**PROBLEM STATEMENT:** How many lines of the data below contain the string "final" (case-sensitive)? Reply with the number alone.

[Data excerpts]
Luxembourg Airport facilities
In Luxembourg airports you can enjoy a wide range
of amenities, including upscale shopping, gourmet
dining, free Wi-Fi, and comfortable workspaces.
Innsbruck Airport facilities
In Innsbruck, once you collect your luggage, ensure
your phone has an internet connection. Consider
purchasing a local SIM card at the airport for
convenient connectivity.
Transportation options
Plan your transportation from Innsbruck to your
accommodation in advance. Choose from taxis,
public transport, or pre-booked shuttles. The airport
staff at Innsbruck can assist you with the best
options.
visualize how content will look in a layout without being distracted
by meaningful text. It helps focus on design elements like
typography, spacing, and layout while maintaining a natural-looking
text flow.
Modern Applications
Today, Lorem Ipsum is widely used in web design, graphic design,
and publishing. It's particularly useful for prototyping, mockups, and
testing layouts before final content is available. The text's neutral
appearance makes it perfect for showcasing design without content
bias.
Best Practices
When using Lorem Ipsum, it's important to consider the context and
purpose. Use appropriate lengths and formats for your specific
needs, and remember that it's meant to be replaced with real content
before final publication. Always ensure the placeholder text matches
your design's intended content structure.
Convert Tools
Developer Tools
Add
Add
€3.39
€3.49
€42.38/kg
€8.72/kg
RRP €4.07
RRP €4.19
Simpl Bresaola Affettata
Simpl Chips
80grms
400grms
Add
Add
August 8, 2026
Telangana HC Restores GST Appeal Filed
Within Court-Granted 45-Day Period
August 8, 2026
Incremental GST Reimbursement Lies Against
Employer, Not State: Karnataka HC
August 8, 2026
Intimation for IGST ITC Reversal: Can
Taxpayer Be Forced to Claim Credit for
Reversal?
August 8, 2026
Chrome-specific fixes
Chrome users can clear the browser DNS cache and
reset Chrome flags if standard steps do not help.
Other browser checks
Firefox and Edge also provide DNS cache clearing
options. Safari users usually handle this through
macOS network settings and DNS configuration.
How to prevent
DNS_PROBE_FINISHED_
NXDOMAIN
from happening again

**EXPECTED ANSWER:** 2